*PAGE TEXT*
◇ ◇ ◇ ◇

For people who are not familiar with this story, since you have been reporting on this now since almost the beginning—it was October 2nd that Jamal Khashoggi walked into that consulate, where you are standing now, and has not been seen again—tell us what you know at this point, right through to yesterday, when you were snapping photographs of a cleaning crew going in with bleach before the Turkish authorities went in to investigate.
JAMAL ELSHAYYAL: Well, Amy, it has been a very bizarre, but also obviously sobering, story to cover. I mean, you're talking about a journalist who entered a consulate in order to process some paperwork to get married, essentially, to start a new chapter in his life, but never to come out again. Initially, Jamal Khashoggi, as you mentioned, entered on the Tuesday over two weeks ago for a couple of hours. His fiancée waited for him outside. He never came out. She then asked for the security guards at the door of the consulate to inform her where he was, to which they responded saying that he wasn't actually inside and that, they claimed, he left 20 minutes after entering—obviously, a claim that was never substantiated by any sort of evidence.
The first bizarre thing to come out from the Saudi authorities was they claimed that this seven-story building behind me, that has dozens and dozens of CCTV cameras installed around it, wasn't recording on that day, which cast a lot of doubt as to what exactly happened. A few days after Jamal Khashoggi went missing, the Turkish authorities released their CCTV footage of their cameras that are positioned outside the door of the consulate, which clearly established that Jamal had entered, putting the onus of responsibility on the Saudis to then prove that he exited. They failed to do that.
After that, we started getting some leaks and information from sources close to the investigation who were speaking on condition of anonymity, and they established to us on Saturday evening—so roughly about four days after Jamal entered—that he had indeed been killed, assassinated, murdered inside. They then released footage of a 15-man hit squad that, as you mentioned, flew in earlier on that day. And it included members of Saudi—the security personnel of Saudi Crown Prince Mohammed bin Salman, members of the special forces of Saudi Arabia. And most importantly, it included one of the kingdom's top forensic experts, a man who prides himself in his career as being one of the top autopsy experts in Saudi Arabia. They flew in that morning, as you mentioned, on several flights, and they all flew out, bar two of them, on private jets that are linked to or are owned by a company linked to—also directly to Mohammed bin Salman and the Saudi Royal Court.

◇ ◇ ◇ ◇

*CHALLENGES*
1 > List every person named in the Khashoggi transcript.
2 > Pick up the Khashoggi transcript after its final sentence and write the next part.

◇ ◇ ◇ ◇

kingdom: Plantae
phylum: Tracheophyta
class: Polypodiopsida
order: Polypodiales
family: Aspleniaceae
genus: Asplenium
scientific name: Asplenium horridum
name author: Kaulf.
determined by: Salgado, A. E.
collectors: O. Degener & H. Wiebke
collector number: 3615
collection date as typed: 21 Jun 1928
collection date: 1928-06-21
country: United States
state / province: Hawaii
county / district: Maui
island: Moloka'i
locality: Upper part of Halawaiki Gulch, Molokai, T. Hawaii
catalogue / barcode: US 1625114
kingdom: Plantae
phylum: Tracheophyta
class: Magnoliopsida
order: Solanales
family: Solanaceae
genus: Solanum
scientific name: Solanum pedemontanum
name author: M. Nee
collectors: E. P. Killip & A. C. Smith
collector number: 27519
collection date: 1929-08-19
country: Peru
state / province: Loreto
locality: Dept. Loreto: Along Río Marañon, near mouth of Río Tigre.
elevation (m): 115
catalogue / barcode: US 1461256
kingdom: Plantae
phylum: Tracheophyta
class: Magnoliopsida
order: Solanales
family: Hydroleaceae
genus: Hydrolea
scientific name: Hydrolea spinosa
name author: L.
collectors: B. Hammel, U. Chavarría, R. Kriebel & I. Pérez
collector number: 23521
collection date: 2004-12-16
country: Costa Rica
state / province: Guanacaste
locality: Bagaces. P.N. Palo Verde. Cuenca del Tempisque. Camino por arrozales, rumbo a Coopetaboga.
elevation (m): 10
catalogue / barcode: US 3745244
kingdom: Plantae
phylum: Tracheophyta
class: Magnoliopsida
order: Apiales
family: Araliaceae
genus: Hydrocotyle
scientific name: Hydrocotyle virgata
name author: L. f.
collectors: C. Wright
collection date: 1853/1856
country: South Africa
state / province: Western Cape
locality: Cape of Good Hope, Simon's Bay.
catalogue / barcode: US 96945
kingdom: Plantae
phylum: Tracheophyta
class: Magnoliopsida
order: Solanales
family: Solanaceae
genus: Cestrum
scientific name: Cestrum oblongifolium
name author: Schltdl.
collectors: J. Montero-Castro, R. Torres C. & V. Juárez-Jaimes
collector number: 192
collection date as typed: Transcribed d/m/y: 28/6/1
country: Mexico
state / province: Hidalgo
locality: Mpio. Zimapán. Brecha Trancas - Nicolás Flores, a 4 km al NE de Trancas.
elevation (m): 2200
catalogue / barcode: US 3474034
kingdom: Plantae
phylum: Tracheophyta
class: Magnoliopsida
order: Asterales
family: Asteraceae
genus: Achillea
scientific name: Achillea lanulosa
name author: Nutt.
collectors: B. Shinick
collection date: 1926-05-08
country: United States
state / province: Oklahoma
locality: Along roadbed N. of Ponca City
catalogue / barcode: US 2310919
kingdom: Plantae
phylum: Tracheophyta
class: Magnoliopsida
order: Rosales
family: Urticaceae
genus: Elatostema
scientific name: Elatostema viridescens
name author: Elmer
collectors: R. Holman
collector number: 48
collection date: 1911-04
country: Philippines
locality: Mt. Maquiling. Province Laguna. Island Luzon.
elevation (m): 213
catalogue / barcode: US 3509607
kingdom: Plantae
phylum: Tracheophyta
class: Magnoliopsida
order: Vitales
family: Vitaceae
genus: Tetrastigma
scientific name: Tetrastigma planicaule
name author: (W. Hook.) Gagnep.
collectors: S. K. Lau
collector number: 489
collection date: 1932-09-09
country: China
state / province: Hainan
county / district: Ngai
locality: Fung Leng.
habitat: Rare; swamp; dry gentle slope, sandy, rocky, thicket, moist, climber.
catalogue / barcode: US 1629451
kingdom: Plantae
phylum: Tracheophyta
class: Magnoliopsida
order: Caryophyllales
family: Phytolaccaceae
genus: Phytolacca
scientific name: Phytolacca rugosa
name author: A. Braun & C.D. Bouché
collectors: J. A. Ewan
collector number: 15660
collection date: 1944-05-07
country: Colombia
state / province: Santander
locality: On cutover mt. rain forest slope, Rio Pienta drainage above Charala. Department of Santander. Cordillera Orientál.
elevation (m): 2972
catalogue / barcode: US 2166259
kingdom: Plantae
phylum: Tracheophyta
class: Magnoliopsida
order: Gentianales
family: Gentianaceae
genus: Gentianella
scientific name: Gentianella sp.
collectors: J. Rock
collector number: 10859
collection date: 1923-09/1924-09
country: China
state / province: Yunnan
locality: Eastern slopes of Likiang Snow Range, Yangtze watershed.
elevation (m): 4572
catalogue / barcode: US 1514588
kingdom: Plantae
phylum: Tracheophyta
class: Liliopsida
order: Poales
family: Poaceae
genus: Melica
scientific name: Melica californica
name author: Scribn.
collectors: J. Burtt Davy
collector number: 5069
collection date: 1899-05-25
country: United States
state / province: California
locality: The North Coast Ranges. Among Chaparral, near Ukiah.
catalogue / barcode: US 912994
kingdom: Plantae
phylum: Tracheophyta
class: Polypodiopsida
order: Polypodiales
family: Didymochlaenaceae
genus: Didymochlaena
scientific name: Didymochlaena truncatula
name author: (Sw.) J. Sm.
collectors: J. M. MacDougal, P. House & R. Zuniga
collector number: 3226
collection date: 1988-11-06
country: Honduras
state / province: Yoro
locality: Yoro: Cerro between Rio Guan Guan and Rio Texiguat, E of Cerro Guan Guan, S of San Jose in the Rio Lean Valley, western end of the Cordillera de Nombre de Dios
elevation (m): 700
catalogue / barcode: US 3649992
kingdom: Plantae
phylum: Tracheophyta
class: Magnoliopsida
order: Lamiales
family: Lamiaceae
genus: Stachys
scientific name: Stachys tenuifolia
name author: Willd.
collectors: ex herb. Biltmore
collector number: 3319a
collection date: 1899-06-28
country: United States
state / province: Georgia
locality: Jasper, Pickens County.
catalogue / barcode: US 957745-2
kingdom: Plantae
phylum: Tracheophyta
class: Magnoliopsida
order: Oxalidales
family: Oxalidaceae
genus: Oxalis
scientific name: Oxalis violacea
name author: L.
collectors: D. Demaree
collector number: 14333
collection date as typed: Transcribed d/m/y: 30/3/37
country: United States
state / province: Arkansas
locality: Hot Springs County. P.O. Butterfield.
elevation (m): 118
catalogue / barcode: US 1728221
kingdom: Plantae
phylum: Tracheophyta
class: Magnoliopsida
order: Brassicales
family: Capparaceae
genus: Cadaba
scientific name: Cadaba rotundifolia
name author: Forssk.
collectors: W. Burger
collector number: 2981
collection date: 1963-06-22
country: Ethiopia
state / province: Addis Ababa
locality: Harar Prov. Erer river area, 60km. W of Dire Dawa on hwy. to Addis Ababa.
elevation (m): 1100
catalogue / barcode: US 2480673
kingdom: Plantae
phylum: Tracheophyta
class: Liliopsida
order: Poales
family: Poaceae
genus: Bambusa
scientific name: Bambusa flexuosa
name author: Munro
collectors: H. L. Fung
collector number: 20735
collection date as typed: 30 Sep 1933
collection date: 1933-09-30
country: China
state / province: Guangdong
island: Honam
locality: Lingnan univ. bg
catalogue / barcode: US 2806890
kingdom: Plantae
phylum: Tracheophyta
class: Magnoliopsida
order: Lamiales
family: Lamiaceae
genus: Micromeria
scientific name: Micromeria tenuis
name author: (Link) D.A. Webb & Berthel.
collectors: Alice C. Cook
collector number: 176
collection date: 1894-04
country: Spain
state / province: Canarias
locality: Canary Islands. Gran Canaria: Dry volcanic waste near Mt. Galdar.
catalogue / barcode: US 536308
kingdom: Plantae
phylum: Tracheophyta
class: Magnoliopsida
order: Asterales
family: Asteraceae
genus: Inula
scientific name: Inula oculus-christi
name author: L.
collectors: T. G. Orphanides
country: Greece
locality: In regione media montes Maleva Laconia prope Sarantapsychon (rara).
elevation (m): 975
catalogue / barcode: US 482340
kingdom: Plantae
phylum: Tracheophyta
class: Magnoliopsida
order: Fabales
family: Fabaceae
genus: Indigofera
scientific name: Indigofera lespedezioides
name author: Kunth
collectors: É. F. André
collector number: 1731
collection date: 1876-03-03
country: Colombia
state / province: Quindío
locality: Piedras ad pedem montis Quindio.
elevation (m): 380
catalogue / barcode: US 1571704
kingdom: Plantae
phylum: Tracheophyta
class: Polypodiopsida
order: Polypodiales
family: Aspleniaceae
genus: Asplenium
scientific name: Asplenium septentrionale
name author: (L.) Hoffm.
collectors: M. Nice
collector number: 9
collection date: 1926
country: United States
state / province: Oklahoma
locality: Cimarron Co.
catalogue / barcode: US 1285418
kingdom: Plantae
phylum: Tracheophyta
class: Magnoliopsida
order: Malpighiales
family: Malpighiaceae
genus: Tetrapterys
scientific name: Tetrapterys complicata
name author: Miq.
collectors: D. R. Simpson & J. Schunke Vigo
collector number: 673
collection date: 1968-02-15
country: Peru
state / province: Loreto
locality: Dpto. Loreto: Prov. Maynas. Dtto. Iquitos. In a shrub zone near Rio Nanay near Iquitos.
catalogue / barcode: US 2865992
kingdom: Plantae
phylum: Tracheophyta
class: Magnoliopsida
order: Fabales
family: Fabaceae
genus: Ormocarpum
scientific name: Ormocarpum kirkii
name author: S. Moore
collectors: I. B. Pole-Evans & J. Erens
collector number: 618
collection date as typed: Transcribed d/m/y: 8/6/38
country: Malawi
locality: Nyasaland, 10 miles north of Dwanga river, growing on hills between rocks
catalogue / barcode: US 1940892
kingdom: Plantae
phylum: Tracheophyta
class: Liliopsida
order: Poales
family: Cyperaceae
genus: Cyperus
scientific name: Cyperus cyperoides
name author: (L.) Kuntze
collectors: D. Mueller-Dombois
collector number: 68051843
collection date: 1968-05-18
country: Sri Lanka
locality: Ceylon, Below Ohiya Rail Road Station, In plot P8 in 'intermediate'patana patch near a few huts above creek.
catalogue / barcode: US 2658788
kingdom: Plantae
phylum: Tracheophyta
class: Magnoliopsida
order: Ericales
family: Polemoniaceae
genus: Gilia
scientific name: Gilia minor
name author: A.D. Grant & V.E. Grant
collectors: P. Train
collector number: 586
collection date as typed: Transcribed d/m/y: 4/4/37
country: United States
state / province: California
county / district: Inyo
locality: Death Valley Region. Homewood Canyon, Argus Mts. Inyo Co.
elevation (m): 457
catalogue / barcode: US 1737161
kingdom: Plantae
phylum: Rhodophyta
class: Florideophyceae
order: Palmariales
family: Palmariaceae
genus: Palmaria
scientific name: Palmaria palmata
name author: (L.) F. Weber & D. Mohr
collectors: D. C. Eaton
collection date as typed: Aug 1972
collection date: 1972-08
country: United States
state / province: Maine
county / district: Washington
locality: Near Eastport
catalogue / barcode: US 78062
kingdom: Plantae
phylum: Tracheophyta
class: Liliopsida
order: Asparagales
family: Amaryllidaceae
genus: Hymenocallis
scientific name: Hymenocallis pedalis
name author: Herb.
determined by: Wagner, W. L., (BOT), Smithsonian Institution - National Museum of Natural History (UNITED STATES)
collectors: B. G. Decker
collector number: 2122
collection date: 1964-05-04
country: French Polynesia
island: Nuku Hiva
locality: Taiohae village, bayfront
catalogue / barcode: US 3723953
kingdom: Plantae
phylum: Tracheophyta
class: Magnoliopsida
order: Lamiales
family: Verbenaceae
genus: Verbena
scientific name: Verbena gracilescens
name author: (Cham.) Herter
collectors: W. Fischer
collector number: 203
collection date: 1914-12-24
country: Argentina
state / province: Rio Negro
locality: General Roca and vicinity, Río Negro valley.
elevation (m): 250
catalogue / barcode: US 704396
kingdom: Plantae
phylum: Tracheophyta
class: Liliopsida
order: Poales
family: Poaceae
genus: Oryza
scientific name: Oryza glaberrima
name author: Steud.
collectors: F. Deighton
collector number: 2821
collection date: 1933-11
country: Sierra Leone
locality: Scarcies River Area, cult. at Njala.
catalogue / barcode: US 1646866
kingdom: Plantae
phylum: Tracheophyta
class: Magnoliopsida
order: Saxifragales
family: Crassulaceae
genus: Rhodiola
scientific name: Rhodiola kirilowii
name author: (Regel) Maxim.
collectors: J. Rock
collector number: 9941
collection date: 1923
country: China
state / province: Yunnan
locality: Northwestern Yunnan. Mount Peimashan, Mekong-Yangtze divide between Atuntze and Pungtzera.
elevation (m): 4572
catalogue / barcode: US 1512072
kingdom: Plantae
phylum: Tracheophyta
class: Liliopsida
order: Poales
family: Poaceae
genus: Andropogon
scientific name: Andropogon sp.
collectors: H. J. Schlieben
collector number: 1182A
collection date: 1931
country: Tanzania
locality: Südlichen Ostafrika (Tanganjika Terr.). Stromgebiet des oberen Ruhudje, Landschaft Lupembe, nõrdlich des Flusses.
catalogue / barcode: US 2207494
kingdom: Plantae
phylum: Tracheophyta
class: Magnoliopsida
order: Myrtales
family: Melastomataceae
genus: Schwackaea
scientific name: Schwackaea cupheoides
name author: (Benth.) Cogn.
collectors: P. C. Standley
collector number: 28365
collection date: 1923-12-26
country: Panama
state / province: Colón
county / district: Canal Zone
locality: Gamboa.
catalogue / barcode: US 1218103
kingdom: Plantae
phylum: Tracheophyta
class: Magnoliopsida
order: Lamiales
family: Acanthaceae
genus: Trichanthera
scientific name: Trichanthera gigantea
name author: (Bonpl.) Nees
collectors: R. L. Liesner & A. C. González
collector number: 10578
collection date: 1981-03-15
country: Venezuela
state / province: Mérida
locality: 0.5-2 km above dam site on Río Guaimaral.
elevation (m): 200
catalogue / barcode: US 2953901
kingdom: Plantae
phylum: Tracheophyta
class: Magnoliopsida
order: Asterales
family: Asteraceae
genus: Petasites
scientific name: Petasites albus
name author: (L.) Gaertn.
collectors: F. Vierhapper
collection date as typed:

◇ ◇ ◇ ◇

*RESULTS OF THE EXERCISE*
1 > Jamal Khashoggi, Jamal Elshayyal, Amy, Mohammed bin Salman

2 >
Since then, the evidence that the Turkish authorities have has been shared with the U.S. intelligence community. It seems that the Turks, diplomatically speaking, have been trying to walk a tightrope. They were looking to get some sort of support from their allies in NATO, as well as the Europeans. There was, interestingly enough, comments that were made by the U.S. intelligence community to several American outlets where they described the evidence that they were shown by the Turks as truly shocking. Now, for them to describe it—considering that they are the intelligence community that were behind things like Abu Ghraib prison, as well as Guantánamo and other hugely distasteful, let's say, or outrageous incidents, it goes a long way to show just how gruesome the details of those recordings are, if the U.S. intelligence community is saying it was shocked by what they saw.
The problem about this case, or maybe what is making it so significant, is it's not just a case about a journalist who entered and was murdered. There is so much more at stake—geopolitics, diplomacy, the future of Saudi Arabia and, dare I say, the future of the Middle East—because, up until now, people were looking at Saudi Arabia's future under Crown Prince Mohammed bin Salman. He, through his very aggressive foreign policy in Yemen, in Egypt, in Libya and so forth, allied with the crown prince of Abu Dhabi, Mohammed bin Zayed, have been dictating how things are moving in the Arab world.
If indeed the Turks are able to prove beyond doubt that he is the one, as they say, who ordered the assassination of Jamal Khashoggi, if indeed the international community is to step up and maybe respond as it should to a crime of this magnitude, one that essentially ignores the Vienna Convention in terms of what diplomatic missions should be used for, one that targets journalists, one that essentially demembered—dismembered, rather, somebody while he was allegedly still alive, then that could very well see at least Mohammed bin Salman's influence not necessarily vanish, but at least clipped to an extent.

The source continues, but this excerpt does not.